# INFORMATION GIVEN:

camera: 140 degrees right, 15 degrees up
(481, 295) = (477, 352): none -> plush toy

* * *

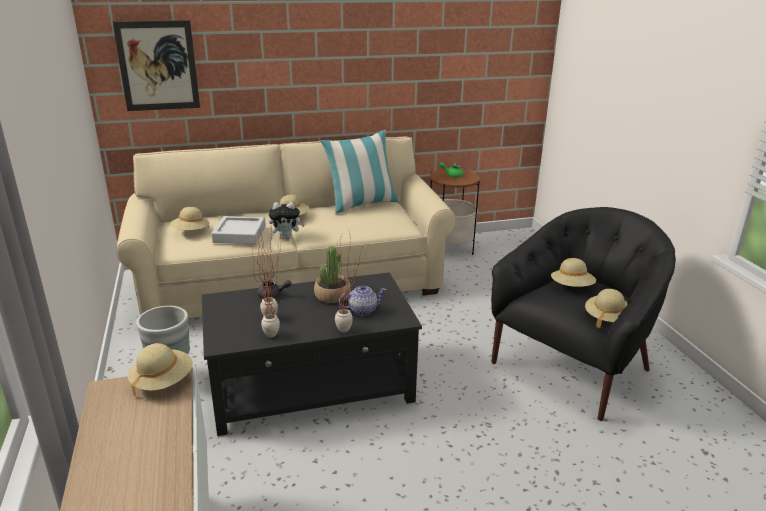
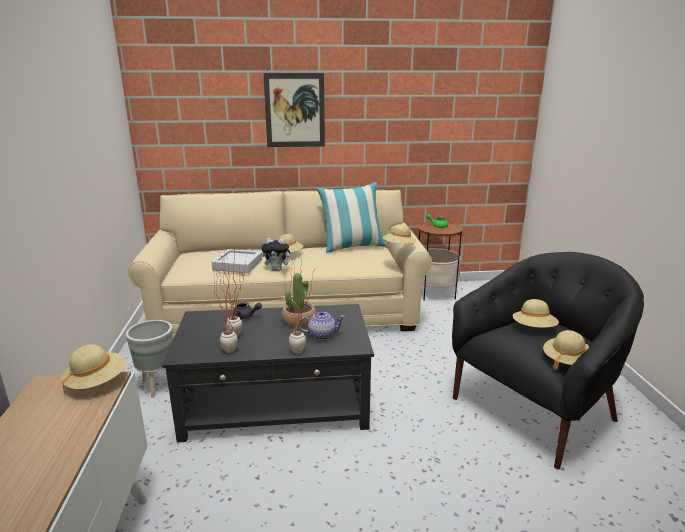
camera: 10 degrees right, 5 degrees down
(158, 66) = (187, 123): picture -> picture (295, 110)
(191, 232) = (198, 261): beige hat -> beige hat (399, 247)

...

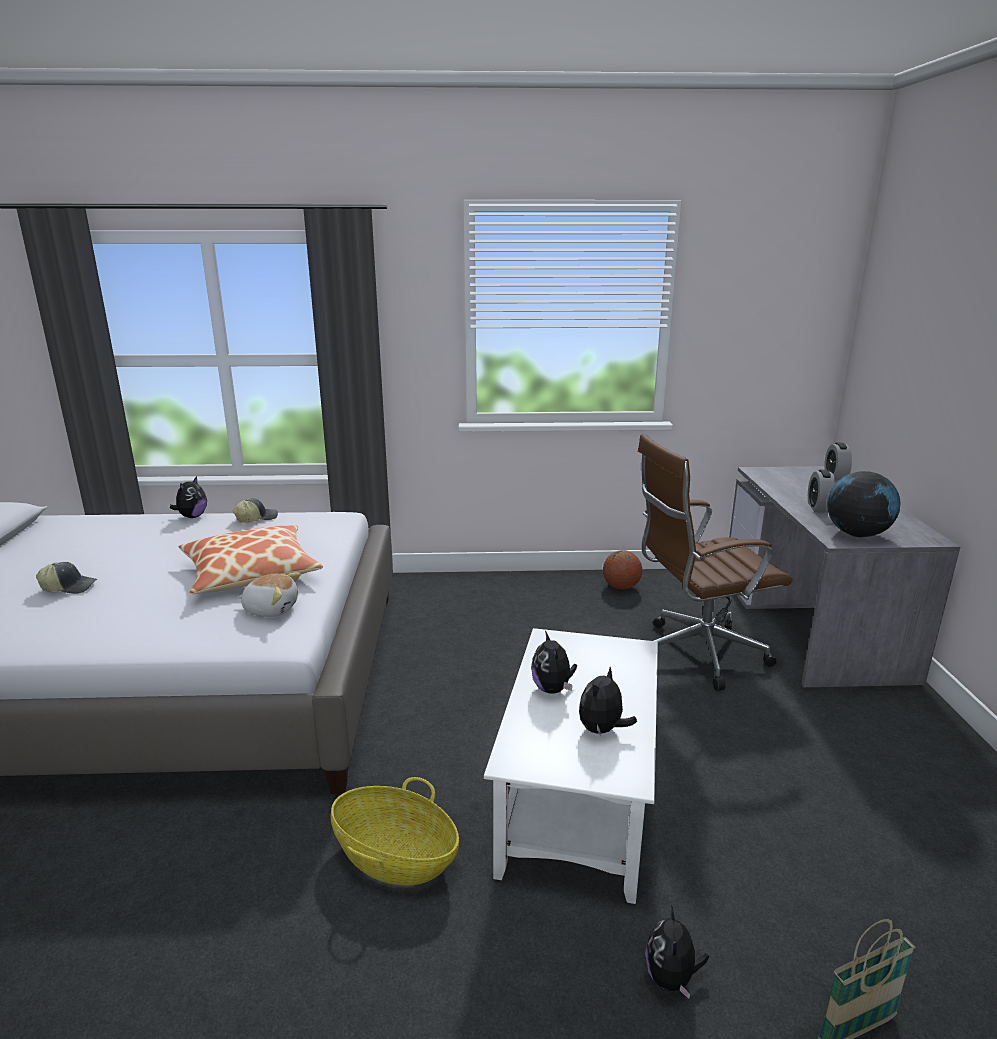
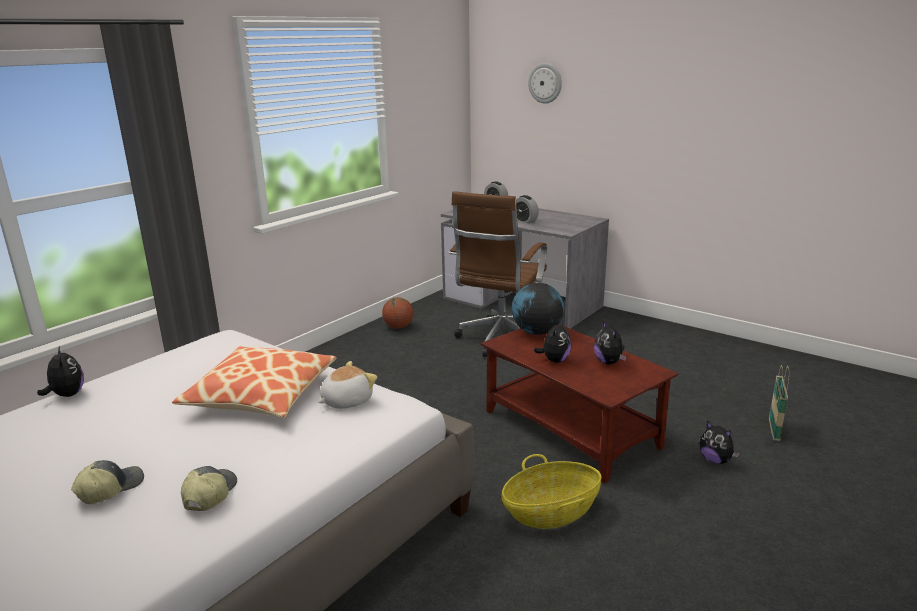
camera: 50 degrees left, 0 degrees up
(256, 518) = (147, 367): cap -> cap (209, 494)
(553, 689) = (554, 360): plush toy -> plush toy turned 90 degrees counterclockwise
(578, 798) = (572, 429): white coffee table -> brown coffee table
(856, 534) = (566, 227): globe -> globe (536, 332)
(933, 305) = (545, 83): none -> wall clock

# ABOUT THIS TASK:
Give again exactly, and only, the lines above starting at the one with "camera: 140 degrees right, 15 degrees up" and ending at the one with "(481, 295) = (477, 352): none -> plush toy".

# PROBLEM SOLUTION:
camera: 140 degrees right, 15 degrees up
(481, 295) = (477, 352): none -> plush toy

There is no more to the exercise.